EXERCISE BRIEF: Lines holding the string "Connectors" in the listing below are to be copied.

RECORDS SHOWN:
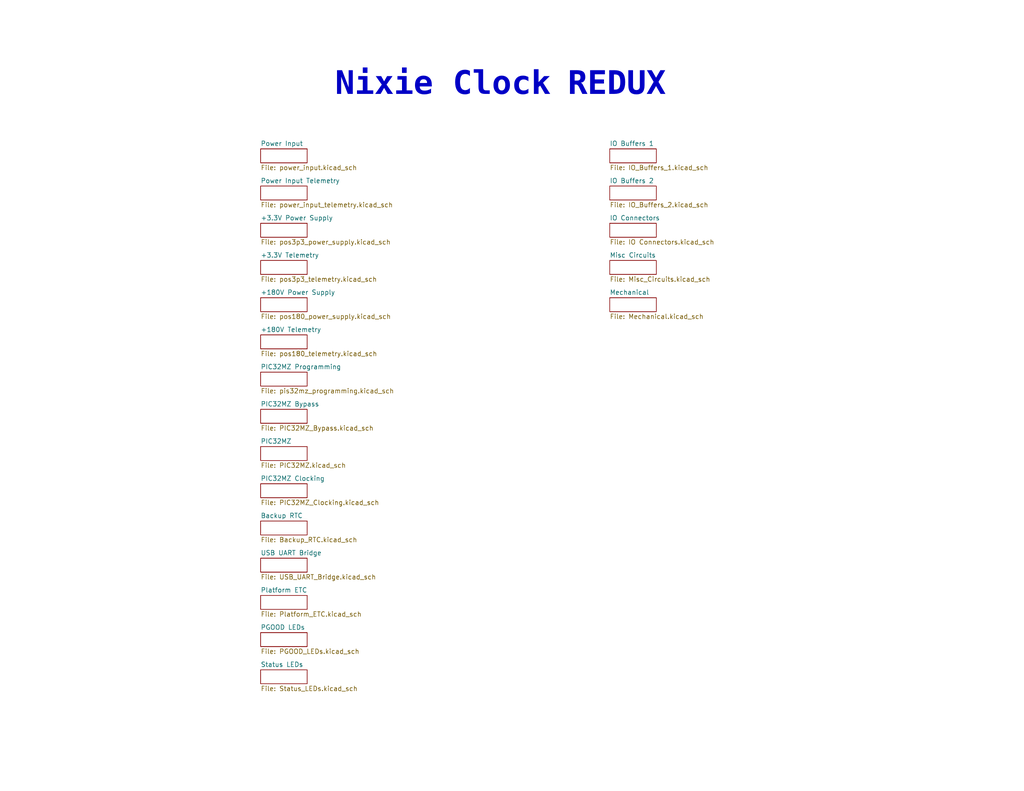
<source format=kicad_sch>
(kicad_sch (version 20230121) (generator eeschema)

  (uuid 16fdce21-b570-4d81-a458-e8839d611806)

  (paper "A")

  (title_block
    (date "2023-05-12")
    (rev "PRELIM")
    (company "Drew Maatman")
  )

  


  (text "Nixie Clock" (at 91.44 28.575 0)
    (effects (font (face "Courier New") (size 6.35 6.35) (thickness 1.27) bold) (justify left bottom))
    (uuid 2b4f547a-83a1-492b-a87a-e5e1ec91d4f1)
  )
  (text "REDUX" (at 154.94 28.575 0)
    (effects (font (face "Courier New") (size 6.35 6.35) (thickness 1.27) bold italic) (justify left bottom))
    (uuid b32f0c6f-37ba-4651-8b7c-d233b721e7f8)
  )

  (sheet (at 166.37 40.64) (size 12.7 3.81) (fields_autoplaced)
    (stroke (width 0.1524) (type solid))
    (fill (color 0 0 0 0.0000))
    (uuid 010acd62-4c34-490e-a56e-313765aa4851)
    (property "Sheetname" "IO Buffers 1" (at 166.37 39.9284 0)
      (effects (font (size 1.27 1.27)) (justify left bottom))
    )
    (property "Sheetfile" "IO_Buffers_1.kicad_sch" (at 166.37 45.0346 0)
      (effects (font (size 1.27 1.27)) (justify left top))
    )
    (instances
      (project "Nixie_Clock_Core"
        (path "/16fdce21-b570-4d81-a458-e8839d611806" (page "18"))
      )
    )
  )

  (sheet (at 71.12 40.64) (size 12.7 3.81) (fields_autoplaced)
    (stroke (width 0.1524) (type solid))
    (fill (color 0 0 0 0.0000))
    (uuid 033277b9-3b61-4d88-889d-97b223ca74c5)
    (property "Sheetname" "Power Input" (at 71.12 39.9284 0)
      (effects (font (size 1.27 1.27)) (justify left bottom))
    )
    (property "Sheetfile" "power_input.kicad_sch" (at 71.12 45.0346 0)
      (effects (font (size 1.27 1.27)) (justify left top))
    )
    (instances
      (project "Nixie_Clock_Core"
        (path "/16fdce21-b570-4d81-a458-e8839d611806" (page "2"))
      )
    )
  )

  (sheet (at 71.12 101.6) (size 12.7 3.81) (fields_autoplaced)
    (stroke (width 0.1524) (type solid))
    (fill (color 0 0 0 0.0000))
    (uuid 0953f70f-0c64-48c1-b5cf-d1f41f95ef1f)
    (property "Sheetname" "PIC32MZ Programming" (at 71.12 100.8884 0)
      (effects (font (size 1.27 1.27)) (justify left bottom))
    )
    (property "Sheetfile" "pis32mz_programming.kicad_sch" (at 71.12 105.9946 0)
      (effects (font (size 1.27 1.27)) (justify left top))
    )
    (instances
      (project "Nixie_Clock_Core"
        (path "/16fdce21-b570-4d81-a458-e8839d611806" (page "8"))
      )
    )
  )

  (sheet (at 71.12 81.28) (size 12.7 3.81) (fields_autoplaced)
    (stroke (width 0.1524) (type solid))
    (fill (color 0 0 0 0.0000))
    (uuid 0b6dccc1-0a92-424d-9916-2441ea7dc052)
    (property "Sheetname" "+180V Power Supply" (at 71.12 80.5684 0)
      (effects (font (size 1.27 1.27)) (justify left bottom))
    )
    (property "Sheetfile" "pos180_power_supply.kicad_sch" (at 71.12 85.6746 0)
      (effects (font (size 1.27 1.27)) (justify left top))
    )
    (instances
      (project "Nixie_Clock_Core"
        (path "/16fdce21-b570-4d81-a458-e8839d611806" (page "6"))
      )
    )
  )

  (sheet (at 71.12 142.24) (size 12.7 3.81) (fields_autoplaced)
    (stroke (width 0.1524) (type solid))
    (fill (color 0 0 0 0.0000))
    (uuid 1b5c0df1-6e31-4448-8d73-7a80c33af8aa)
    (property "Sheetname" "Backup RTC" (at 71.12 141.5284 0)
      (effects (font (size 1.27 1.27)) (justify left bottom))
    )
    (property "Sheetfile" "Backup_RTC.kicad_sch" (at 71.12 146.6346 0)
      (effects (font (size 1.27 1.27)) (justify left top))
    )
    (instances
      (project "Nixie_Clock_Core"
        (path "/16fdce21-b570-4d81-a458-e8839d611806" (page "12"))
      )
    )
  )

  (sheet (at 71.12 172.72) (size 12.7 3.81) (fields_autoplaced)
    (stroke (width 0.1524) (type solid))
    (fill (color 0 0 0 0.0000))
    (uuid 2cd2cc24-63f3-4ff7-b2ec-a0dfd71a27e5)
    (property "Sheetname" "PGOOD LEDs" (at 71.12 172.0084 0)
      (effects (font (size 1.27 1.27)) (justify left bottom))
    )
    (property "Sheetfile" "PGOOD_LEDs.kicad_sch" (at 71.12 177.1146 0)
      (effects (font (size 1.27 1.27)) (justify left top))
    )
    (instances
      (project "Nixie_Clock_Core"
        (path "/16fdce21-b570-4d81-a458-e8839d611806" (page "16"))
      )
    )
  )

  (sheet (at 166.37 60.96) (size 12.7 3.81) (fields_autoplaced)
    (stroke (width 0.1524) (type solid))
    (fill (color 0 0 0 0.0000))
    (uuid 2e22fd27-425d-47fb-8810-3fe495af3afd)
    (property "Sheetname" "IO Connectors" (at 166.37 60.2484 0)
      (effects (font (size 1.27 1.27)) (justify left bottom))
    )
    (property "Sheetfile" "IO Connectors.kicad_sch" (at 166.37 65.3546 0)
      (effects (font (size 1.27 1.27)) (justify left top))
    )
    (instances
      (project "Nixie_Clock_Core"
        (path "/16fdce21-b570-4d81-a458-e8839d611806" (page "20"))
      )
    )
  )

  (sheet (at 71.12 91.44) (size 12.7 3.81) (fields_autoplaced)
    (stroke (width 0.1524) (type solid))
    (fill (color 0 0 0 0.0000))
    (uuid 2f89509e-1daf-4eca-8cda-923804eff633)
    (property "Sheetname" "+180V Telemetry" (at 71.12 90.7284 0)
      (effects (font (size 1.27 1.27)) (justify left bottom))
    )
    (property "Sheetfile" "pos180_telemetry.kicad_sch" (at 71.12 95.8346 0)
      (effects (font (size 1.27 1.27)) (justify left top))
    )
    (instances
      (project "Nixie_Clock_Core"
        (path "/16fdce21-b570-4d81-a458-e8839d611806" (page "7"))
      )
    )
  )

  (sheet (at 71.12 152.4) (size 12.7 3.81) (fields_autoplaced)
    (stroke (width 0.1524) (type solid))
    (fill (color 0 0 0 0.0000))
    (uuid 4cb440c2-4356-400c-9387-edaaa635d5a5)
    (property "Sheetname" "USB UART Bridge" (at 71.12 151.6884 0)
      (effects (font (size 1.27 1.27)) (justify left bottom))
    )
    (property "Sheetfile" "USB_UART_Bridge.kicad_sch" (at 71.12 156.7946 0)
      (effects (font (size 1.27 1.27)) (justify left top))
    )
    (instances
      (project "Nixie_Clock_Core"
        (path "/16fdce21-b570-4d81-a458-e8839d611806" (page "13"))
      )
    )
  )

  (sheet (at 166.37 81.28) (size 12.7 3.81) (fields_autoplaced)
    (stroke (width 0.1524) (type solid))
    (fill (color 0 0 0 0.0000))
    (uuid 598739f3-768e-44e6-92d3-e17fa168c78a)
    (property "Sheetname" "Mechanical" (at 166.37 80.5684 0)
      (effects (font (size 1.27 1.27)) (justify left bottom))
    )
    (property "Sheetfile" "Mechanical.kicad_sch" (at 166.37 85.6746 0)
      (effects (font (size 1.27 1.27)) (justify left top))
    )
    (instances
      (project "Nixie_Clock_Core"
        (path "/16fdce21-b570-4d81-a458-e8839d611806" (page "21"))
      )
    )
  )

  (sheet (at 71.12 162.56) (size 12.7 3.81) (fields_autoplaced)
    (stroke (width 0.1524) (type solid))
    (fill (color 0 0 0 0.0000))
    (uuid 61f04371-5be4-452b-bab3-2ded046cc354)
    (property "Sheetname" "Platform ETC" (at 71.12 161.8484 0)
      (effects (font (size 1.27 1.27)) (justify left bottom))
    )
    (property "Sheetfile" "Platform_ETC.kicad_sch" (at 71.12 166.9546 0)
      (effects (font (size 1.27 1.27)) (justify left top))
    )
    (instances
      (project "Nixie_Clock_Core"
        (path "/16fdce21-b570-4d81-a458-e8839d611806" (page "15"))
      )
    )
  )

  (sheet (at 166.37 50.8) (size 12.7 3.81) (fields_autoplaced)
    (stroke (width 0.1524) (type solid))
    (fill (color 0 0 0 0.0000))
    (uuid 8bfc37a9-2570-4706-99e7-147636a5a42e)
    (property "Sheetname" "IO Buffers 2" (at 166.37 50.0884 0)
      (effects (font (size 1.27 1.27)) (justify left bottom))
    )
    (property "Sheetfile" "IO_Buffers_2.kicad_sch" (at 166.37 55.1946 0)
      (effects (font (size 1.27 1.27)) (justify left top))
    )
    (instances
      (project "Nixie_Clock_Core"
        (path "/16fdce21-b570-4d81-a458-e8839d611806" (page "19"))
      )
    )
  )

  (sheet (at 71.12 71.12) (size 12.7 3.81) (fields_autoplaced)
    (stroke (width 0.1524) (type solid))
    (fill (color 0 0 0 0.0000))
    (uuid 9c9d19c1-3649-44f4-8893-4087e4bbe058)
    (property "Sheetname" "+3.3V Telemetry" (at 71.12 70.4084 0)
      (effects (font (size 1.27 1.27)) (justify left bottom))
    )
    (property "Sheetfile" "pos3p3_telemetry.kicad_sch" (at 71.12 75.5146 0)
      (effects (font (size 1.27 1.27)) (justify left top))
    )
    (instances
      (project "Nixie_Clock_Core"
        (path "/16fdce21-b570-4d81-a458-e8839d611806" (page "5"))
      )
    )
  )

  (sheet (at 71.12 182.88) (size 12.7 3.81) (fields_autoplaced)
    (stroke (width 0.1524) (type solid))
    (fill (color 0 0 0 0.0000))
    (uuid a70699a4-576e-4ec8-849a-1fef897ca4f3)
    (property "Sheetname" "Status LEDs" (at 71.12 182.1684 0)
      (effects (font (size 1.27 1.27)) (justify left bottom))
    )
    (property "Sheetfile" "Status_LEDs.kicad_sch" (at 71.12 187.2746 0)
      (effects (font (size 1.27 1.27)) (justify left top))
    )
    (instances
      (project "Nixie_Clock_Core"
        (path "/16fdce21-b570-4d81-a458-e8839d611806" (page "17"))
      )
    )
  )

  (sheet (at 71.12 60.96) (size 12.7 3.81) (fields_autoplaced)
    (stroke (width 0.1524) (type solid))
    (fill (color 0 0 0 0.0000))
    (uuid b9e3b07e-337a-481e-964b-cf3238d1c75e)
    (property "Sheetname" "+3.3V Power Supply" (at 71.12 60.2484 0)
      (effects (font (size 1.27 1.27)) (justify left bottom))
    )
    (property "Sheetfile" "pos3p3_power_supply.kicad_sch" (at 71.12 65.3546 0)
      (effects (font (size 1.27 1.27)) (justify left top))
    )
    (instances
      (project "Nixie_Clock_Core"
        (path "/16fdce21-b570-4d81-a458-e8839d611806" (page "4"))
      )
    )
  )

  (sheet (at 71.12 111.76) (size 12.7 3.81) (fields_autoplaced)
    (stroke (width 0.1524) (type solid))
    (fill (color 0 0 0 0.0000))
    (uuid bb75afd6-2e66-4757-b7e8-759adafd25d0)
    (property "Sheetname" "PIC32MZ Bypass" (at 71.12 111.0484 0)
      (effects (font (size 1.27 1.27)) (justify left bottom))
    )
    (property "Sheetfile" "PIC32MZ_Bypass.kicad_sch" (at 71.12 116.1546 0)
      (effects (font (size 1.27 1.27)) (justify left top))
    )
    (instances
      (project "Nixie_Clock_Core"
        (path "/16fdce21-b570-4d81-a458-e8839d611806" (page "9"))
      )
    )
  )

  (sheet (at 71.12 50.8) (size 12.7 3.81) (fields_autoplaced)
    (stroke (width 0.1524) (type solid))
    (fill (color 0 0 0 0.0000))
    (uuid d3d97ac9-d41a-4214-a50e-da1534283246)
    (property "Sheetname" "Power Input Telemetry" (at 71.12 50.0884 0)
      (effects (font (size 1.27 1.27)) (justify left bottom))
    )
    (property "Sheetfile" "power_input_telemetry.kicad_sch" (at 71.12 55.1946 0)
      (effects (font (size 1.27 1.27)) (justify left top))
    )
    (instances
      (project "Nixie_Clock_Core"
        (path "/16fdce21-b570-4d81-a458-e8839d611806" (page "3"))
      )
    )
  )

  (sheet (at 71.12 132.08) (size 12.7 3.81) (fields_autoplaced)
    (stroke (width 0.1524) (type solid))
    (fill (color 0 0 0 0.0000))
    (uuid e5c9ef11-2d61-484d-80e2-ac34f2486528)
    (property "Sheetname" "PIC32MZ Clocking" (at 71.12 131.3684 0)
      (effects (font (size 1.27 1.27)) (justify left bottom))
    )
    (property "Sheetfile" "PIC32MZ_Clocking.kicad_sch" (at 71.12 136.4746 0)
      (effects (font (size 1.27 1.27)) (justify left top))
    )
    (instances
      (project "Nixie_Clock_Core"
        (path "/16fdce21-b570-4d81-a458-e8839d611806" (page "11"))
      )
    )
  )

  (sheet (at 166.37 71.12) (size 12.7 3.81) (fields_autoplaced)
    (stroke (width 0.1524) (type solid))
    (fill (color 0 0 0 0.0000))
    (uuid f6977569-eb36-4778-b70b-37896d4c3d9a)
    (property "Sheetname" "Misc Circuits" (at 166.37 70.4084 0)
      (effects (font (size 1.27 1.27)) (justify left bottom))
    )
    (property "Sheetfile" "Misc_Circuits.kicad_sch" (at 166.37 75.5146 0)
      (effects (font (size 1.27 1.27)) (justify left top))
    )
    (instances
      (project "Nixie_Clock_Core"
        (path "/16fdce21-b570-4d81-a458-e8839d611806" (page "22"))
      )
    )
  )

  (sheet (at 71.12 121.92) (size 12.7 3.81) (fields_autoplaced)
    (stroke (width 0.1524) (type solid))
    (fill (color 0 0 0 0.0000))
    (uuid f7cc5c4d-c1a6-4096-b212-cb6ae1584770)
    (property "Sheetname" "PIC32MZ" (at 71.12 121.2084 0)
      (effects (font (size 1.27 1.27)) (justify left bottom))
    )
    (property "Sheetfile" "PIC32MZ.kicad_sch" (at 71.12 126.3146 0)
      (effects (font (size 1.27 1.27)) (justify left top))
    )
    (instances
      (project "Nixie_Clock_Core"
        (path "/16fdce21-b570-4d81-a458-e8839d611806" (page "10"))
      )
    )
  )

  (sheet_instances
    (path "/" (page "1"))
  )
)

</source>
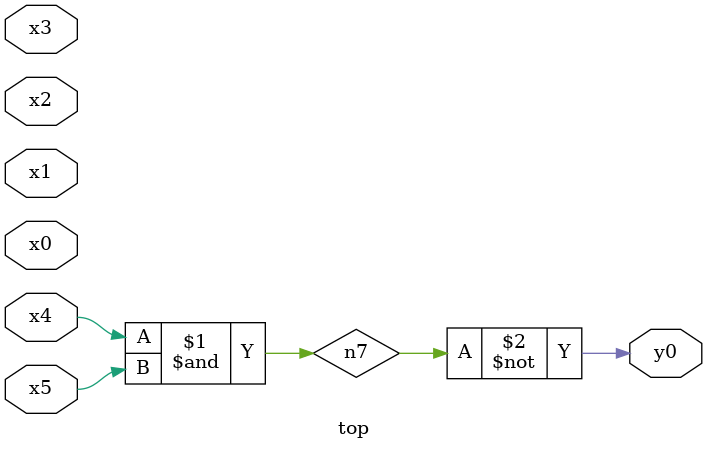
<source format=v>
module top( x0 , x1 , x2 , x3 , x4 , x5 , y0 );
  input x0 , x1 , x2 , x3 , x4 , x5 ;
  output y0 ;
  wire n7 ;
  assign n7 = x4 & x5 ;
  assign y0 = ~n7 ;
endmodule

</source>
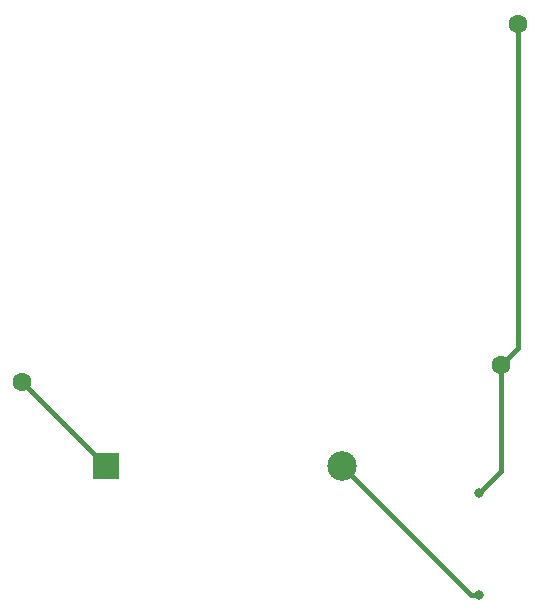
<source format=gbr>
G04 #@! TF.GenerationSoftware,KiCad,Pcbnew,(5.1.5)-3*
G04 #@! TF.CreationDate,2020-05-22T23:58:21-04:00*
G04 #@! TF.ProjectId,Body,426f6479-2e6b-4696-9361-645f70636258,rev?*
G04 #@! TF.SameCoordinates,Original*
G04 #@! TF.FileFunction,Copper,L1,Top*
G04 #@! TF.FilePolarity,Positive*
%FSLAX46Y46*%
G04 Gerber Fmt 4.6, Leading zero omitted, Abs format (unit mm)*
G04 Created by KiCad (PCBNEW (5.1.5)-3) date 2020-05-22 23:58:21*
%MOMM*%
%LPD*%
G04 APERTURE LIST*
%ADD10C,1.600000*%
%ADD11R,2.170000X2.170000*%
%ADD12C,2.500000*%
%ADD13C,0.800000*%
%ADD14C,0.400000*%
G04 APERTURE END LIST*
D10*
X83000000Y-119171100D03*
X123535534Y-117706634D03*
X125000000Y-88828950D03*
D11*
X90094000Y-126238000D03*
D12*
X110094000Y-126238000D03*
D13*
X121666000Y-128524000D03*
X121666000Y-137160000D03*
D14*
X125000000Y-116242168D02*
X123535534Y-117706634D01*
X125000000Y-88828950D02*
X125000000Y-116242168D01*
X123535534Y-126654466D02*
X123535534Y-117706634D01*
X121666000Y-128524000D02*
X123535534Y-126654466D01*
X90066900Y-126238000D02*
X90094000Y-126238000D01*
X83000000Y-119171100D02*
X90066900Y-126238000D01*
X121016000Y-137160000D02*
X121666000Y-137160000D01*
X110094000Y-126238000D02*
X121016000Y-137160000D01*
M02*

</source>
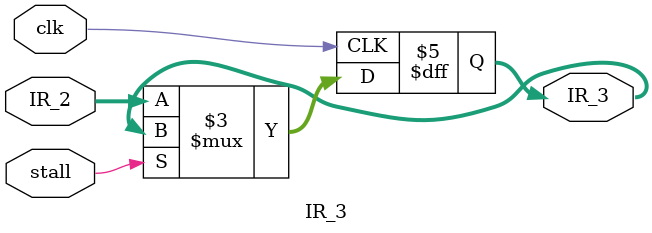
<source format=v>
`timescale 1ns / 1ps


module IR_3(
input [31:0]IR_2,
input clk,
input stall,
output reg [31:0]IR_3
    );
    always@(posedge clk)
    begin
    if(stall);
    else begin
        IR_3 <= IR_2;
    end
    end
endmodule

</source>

YOUR RESPONSE:
    (property "Sheetname" "IO Connectors" (at 166.37 60.2484 0)
    (property "Sheetfile" "IO Connectors.kicad_sch" (at 166.37 65.3546 0)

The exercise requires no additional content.